14th International Congress of Phonetic Sciences (ICPhS-14)

San Francisco, CA, USA
August 1-7, 1999

A Modeling of the Objective Evaluation of Durational Rules Based on Auditory Perceptual Characteristics

Hiroaki Kato (1,3), Minoru Tsuzaki (1), Yoshinori Sagisaka (2,3)

(1) ATR Human Information Processing Research Laboratories, Kyoto, Japan
(2) ATR Interpreting Telecommunications Research Laboratories, Kyoto, Japan
(3) Kobe University, Kobe, Japan

Human subjective acceptability of temporal distortions in speech segments is significantly affected by several phonetic factors, e.g., the vowel color.
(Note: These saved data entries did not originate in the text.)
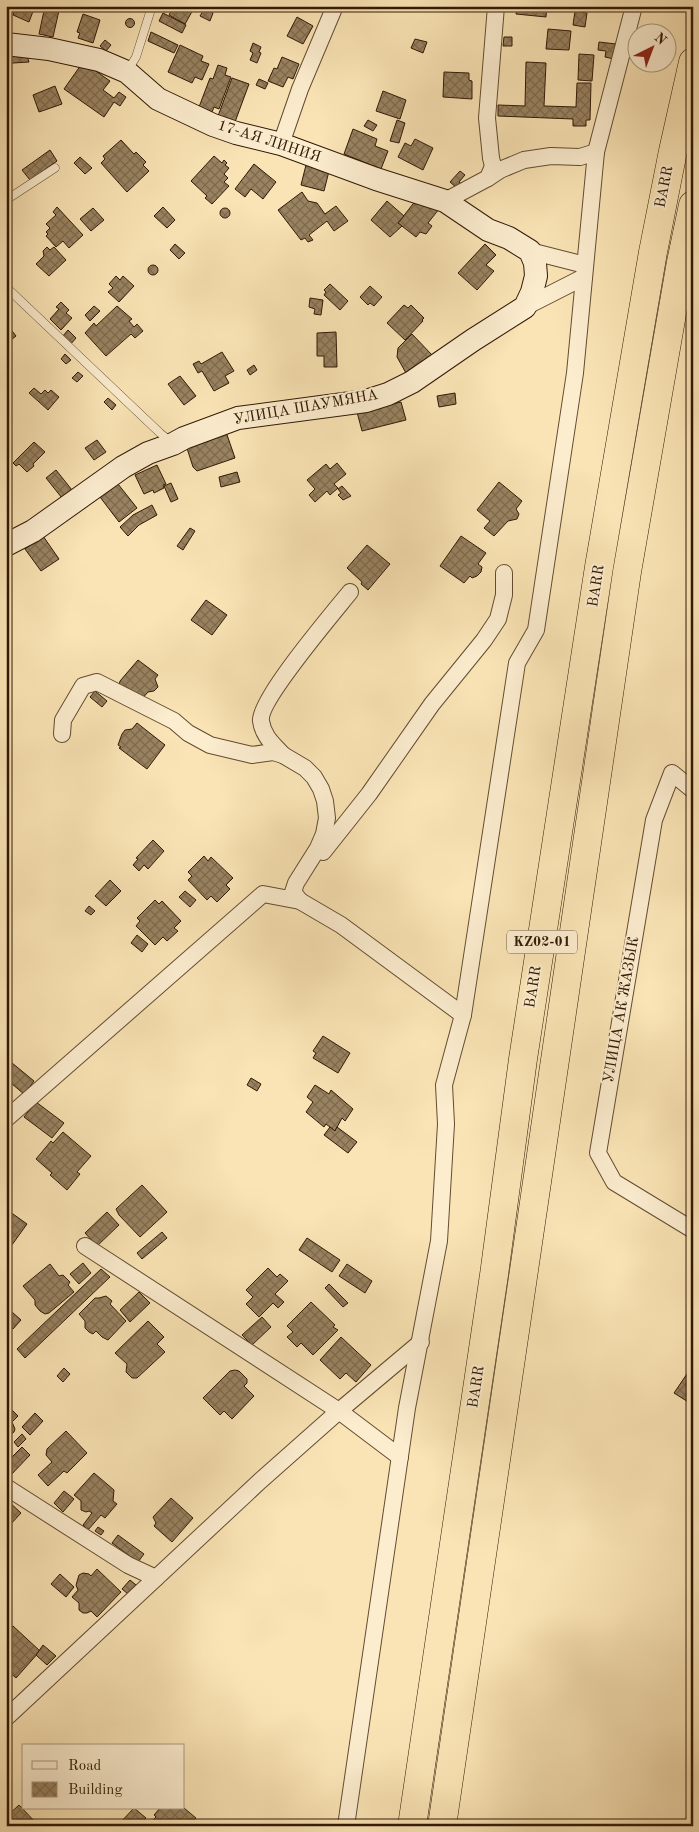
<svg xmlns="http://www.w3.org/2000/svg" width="699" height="1832" viewBox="0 0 699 1832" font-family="'Old Standard TT',serif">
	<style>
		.building { fill: url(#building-cross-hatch); stroke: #301905 }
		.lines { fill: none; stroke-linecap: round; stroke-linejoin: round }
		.lane-casing { stroke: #624c31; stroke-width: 9 }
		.street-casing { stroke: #624c31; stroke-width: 18 }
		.secondary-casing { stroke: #301905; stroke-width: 24 }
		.highway-casing { stroke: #301905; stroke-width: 29 }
		.lane { stroke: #fcedcf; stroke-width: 8 }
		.street { stroke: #fcedcf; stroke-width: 16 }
		.secondary { stroke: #fcedcf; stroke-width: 22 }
		.highway { stroke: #fae4b5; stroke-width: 28 }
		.labels { text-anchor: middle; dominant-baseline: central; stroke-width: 4; stroke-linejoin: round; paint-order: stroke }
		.shield { fill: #fcedcf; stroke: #6d5942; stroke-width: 1 }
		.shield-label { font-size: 14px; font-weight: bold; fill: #301905 }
		.street-label { font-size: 15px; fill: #301905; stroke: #fcedcf }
	</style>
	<defs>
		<pattern id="building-cross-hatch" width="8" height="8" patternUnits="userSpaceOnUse" patternTransform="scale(1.25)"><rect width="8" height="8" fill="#998361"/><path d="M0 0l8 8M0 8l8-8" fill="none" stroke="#7d6a4e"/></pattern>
	</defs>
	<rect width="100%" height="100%" fill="#fae4b5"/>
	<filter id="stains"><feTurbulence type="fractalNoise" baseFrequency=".004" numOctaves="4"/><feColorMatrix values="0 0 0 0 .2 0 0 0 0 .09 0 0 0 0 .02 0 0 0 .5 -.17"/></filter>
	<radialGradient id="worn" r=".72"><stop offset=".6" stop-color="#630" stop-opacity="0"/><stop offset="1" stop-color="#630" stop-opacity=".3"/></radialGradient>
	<g class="building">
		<path d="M16,6H35L29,22L13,15Z"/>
		<path d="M45,6H60L53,37L39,34Z"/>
		<path d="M174,6L194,8L185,24L169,15Z"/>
		<path d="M517,6H547L546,17L516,14Z"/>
		<path d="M204,9L213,13L210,21L200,16Z"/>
		<path d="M575,11L587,13L585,27L573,25Z"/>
		<path d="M163,13L186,25L182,33L159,21Z"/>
		<path d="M83,14L100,20L93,43L78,38L80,33L77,32Z"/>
		<path d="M297,17L313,26L303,44L287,36Z"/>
		<circle cx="130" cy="23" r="4.5"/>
		<path d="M548,29L571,31L569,50L546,49Z"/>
		<path d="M151,32L178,45L174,53L148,41Z"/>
		<path d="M504,37H512V46H503Z"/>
		<path d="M415,39L427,42L423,53L411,48Z"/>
		<path d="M105,40L111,45L106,51L100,46Z"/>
		<path d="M599,42L616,44L614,59L605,57L606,51L598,50Z"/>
		<path d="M253,43L261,47L259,52L261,53L257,63L250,60L253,53L250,51Z"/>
		<path d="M180,45L203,56L201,61L209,64L202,80L195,77L192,83L168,72Z"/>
		<path d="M579,54L594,55L592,81L578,80Z"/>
		<path d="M6,55L27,56L29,62L13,63L8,66L6,72Z"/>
		<path d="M282,57L299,64L293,79L288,77L283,87L268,81L274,68L277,69Z"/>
		<path d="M83,62L110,81L103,90L114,98L119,92L126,97L120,106L114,102L104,117L64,89Z"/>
		<path d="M526,62L546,63L544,106L576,107L577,83H591L590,120H586V126H573V119L498,116V105L525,106Z"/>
		<path d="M218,65L227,68L225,75L231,77L219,109L214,107L212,112L199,107L210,78L213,79Z"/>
		<path d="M444,72L469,73V80L472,81V99L443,97Z"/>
		<path d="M232,78L249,84L235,122L218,116Z"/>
		<path d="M259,79L268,83L265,89L256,85Z"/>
		<path d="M55,86L62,104L39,112L33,95Z"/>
		<path d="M383,91L406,100L400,119L376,111Z"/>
		<path d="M368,120L377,125L373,131L364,126Z"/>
		<path d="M397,120L405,123L399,143L390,141Z"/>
		<path d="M353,129L377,139L375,146L388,151L381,169L344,154Z"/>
		<path d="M415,139L433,148L423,170L398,157L405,143L411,146Z"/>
		<path d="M121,140L134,154L136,152L146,162L143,165L149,171L127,192L101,163L105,159L103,156Z"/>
		<path d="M50,150L57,161L30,180L22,170Z"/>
		<path d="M214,156L222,163L224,160L227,163L225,165L229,168L224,174L228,178L224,182L229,186L212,204L205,198L207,196L191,181Z"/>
		<path d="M80,157L92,168L85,174L74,163Z"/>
		<path d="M254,164L276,182L263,199L251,189L245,197L235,189Z"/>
		<path d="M306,165L329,171L324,191L301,185Z"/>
		<path d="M460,171L465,175L459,182L462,184L458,189L450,182Z"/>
		<path d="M302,192L308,201L317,203L325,214L336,206L348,221L334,231L327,221L309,235L313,240L308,242L305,238L301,240L278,210Z"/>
		<path d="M420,195L439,209L428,223L432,226L426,234L420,232L416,237L398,223Z"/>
		<path d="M387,201L404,216L398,223L402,226L390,237L371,220Z"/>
		<path d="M57,207L83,235L69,248L63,241L56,247L46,236L48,234L46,232L50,228L46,224L56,215L53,212Z"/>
		<path d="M163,207L175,220L167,228L154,216Z"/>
		<path d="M93,208L104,220L91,231L80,219Z"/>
		<circle cx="225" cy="213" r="5"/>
		<path d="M175,244L185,253L179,259L170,250Z"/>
		<path d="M485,244L496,255L486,265L494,271L477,290L458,273Z"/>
		<path d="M47,247L50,250L54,247L66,260L49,276L36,264L44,256L43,251Z"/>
		<circle cx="153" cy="270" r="5"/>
		<path d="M116,276L120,280L123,276L134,286L119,302L108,292L113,288L109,284Z"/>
		<path d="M330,284L348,301L340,310L324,295L326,292L324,290Z"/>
		<path d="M370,286L382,297L374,306L370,303L368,305L360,297Z"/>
		<path d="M310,298L323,300L321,315L314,314L315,309L309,307Z"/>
		<path d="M61,302L69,310L66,313L72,318L61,330L50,319L59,309L56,307Z"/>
		<path d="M404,305L408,308L411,305L424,318L422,320L423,321L405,340L387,323Z"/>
		<path d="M94,306L100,311L90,321L85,315Z"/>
		<path d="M117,306L132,319L129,321L134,327L137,324L143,331L135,338L131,334L106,356L85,333L94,323L96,326Z"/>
		<path d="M6,323L16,336L6,344Z"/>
		<path d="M68,330L76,338L70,345L62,337Z"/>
		<path d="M336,332L337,367H324V356H317V333Z"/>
		<path d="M412,334L432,355L406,373L397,357L398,348Z"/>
		<path d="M222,352L234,371L225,376L229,383L214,391L202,371L198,373L193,364L199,361L201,364Z"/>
		<path d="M65,354L71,360L66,364L61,359Z"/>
		<path d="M254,365L257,370L250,375L247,370Z"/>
		<path d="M78,372L83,376L77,382L72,378Z"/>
		<path d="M180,376L196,396L184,405L168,384Z"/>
		<path d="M34,388L41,394L45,390L48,393L51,390L59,397L48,410L29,393Z"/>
		<path d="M455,393L456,404L439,407L437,396Z"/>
		<path d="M108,398L116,405L112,410L104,402Z"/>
		<path d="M401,402L406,420L362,431L357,412Z"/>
		<path d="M225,429L235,458L197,471L193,467L185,442Z"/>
		<path d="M97,440L106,452L94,460L85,448Z"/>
		<path d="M34,442L45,452L33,464L34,466L27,472L19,464L16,466L13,463Z"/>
		<path d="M337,463L346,474L334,484L338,488L330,495L327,491L315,502L309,495L315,489L307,480L326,464L330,469Z"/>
		<path d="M157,465L166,484L163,485L164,488L154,493L153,490L144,494L135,475Z"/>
		<path d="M56,470L76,495L66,503L46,478Z"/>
		<path d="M237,472L240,482L221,487L219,477Z"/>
		<path d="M499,482L522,501L516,509L519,514L517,519L508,521L494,536L484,528L490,521L477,510Z"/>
		<path d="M171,483L178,499L171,502L164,486Z"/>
		<path d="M118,484L137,508L119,522L100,497Z"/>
		<path d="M342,486L351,496L343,500L338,495L341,493L338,489Z"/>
		<path d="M152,505L157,515L139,525L128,536L120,527L133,515Z"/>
		<path d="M190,528L195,531L183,550L177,546Z"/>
		<path d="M43,536L59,559L41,571L25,549Z"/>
		<path d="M461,536L486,553L478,564L482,567L481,572L477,576L472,578L470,576L464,583L440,566Z"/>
		<path d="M367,545L390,564L368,590L361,584L362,582L347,568Z"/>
		<path d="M206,600L227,615L212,635L191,620Z"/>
		<path d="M138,660L158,675L155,679L158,687L154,691L148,692L141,700L119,686L120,681Z"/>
		<path d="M95,691L107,701L102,707L90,697Z"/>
		<path d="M137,723L165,745L147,769L119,748L121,747L118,745L122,734L125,730L132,729Z"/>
		<path d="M153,840L164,851L148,869L144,865L139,871L133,865L138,859L136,858Z"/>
		<path d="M204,856L208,861L211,857L233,878L226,885L230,889L217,902L211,896L207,900L188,880L192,876L188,872Z"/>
		<path d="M110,880L121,891L106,906L95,896Z"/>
		<path d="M185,891L196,900L190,907L179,897Z"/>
		<path d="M155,900L159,904L162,901L181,921L174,928L178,931L167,941L163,937L155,945L136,926L140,921L137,918Z"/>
		<path d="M89,906L95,911L91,915L85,911Z"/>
		<path d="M137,935L148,944L142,952L131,943Z"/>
		<path d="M323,1036L350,1053L338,1073L313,1058L316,1053L313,1051Z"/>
		<path d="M6,1058L34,1081L24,1094L6,1079Z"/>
		<path d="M251,1078L261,1084L257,1091L247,1085Z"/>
		<path d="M315,1085L329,1094L331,1090L353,1109L345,1121L342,1118L335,1131L326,1124L324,1127L306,1112L313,1102L307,1097Z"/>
		<path d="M36,1102L64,1123L52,1138L24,1117Z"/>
		<path d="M330,1127L335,1131L337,1127L357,1142L348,1153L324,1135Z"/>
		<path d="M63,1132L91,1156L77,1172L80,1174L67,1190L50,1175L52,1173L36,1159L51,1141L53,1143Z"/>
		<path d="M142,1185L167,1212L140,1237L119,1215L116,1209Z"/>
		<path d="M6,1209L27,1224L9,1249L6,1246Z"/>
		<path d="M107,1212L119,1225L97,1246L85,1233Z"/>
		<path d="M162,1232L167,1238L142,1259L137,1253Z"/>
		<path d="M307,1238L340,1260L332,1272L299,1250Z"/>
		<path d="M83,1263L91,1273L79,1284L70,1274Z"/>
		<path d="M50,1264L59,1276L63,1275L70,1282L68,1285L74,1292L49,1313L45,1314L40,1311L35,1305V1300L23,1286Z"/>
		<path d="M347,1264L372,1281L365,1293L339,1276Z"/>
		<path d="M268,1268L277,1277L280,1274L288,1281L275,1294L284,1302L278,1308L273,1303L259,1317L246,1304L253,1297L246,1290Z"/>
		<path d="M101,1269L110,1277L25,1358L17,1349Z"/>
		<path d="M329,1284L348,1303L343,1307L325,1288Z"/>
		<path d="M139,1292L150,1303L130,1322L120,1310Z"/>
		<path d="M106,1296L112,1301L110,1304L126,1321L108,1340L102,1337L96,1331L93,1334L89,1332L85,1328V1321L79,1314L95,1298H99Z"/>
		<path d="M311,1302L335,1325L333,1327L338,1330L313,1355L301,1343L297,1347L287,1337L293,1332L287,1326Z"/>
		<path d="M12,1312L21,1320L13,1329L6,1323V1317Z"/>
		<path d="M262,1317L271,1327L252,1345L242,1335Z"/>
		<path d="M148,1321L164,1337L157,1344L165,1352L137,1378H132L126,1372L127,1364L115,1353Z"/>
		<path d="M341,1337L371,1365L356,1382L346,1373L340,1379L320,1360Z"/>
		<path d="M64,1368L70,1374L63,1382L57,1376Z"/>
		<path d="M691,1368L693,1370V1405L674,1393Z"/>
		<path d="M235,1370L239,1371L247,1379V1383L244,1386L254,1396L232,1419L224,1411L220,1415L203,1398L230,1371Z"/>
		<path d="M6,1404L18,1416L12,1422L15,1429L14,1432L6,1438Z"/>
		<path d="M35,1413L43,1421L30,1435L22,1427Z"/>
		<path d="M66,1431L87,1453L67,1473L64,1471L48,1486L38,1475L52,1462L46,1455L47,1449Z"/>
		<path d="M22,1434L26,1439L18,1447L14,1442Z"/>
		<path d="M22,1447L30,1455L8,1478L6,1476V1463Z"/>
		<path d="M94,1473L114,1490L113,1501L117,1504L105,1518L101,1515L88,1530L83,1525L92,1513L89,1511L86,1512L81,1510V1501L74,1495Z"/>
		<path d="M64,1491L74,1499L63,1512L54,1503Z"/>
		<path d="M171,1498L193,1518L172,1542L154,1526L156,1523L153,1517Z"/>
		<path d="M6,1499L21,1513L9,1526V1533L6,1536Z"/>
		<path d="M98,1527L104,1531L101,1535L95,1531Z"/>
		<path d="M118,1535L144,1554L138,1562L112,1543Z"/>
		<path d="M97,1569L121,1592L97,1617L91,1611L87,1613H83L79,1610V1603L72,1597L78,1590L76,1585L79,1575L83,1573L89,1574L91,1576Z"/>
		<path d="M60,1574L74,1587L66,1597L51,1584Z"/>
		<path d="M130,1580L136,1585L128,1594L122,1589Z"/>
		<path d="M13,1626L40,1651L16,1678L6,1669V1633Z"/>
		<path d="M43,1645L56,1656L47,1665L36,1655Z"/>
		<path d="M19,1805L39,1826H6V1817Z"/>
		<path d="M134,1808L146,1818L138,1826H117Z"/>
		<path d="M160,1808H184L196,1818L189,1826H165L160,1822L158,1824L153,1820L156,1817L154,1815Z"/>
	</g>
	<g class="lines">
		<defs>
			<g id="lane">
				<path d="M128,70L136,57L152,6"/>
				<path d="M6,200L55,168"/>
				<path d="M6,287L160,433L170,441"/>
			</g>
			<g id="street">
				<path d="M281,144L300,89L335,6"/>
				<path d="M488,178L500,170L524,160L551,156L580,157L596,152"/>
				<path d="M445,201L488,178L493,166L491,158L487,118L496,6"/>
				<path d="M530,251L585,265"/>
				<path d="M525,307L584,277"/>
				<path d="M62,734L63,720L83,686L97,682L174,721L188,733L210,745L252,755L273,752L283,755L305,768L314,777L321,789L325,801L327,818L324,834L318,848L296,883L293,892L300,901"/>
				<path d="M283,755C273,744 263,736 261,721C258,701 334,612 350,592"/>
				<path d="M693,790L672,773L654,820L598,1153L614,1182L693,1230"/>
				<path d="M323,852L369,794L432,704L484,640L498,619L504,595V573"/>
				<path d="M6,1119L263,894L300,901L341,925L463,1015"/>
				<path d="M400,1457L339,1411L421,1342"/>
				<path d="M6,1487L128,1565L156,1578"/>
				<path d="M6,1718L260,1481L339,1411L85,1246"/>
				<path d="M346,1826L407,1408L439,1241L446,1124L444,1085L463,1015L517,663L536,630L575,373L596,152L634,6"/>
			</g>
			<path id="secondary" d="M6,44L49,49L99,60L127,72L158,99L213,125L236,133L281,144L376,179L445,201L488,230L509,238L530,251L535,263L536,276L532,292L525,307L473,340L412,382L388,394L366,401L238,418L184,438L173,444L148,453L123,467L33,531L6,545"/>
			<g id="highway">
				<path d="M412,1826L494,1275L523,1059L599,567L653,252L673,151L693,62"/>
				<path d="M442,1826L627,572L681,262L693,205"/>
			</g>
		</defs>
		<use href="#lane" class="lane-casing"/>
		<use href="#street" class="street-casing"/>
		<use href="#secondary" class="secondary-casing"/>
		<use href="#highway" class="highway-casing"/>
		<use href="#lane" class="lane"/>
		<use href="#street" class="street"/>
		<use href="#secondary" class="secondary"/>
		<use href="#highway" class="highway"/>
	</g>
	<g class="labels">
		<rect class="shield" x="507" y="930.5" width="70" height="23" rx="4"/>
		<g class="shield-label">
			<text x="542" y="942">KZ02-01</text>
		</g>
		<g class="street-label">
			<text transform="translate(269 142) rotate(18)">17-АЯ ЛИНИЯ</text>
			<text transform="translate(665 187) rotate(-79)">BARR</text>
			<text transform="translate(306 408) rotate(-10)">УЛИЦА ШАУМЯНА</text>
			<text transform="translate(597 586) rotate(-81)">BARR</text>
			<text transform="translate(534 987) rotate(-81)">BARR</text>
			<text transform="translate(622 1010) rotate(-80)">УЛИЦА АК ЖАЗЫК</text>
			<text transform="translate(477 1387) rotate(-81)">BARR</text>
		</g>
	</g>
	<rect width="699" height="1832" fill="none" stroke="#fae4b5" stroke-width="25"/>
	<rect x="8" y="8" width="684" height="1817" fill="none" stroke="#301905" stroke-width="2.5"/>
	<rect x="12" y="12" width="674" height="1807" fill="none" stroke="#301905"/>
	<rect x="22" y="1744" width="162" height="65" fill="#fcedcf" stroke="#aa987e"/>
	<rect x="32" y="1761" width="25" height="8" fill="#fcedcf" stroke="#aa987e"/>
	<text x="68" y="1770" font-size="15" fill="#301905">Road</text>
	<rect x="32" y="1782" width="25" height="15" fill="url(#building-cross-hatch)" stroke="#aa987e"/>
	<text x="68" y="1794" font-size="15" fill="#301905">Building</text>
	<g transform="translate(652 48) rotate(42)"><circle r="24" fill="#fcedcf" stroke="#aa987e"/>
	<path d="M0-4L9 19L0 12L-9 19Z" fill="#8f2418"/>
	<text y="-8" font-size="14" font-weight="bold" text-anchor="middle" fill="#301905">N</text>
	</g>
	<rect width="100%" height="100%" filter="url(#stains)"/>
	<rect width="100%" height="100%" fill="url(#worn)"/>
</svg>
The current study proposes amodeling of temporal error evaluation for synthetic rules that can predict, to some extent, acceptability to humans (a subjective measure) from only objective measures (physical properties) of speech signals based on auditory perceptual characteristics recently found by the authors. To accomplish this, the loudness contour is calculated as a main cue for temporal change of a speech signal. The results of an experiment to test the effectiveness of the model showed that the proposed model consistently achieved a better prediction (i.e., closer to human evaluation) than the reference model, which only used the average acoustic errors without any perceptual consideration.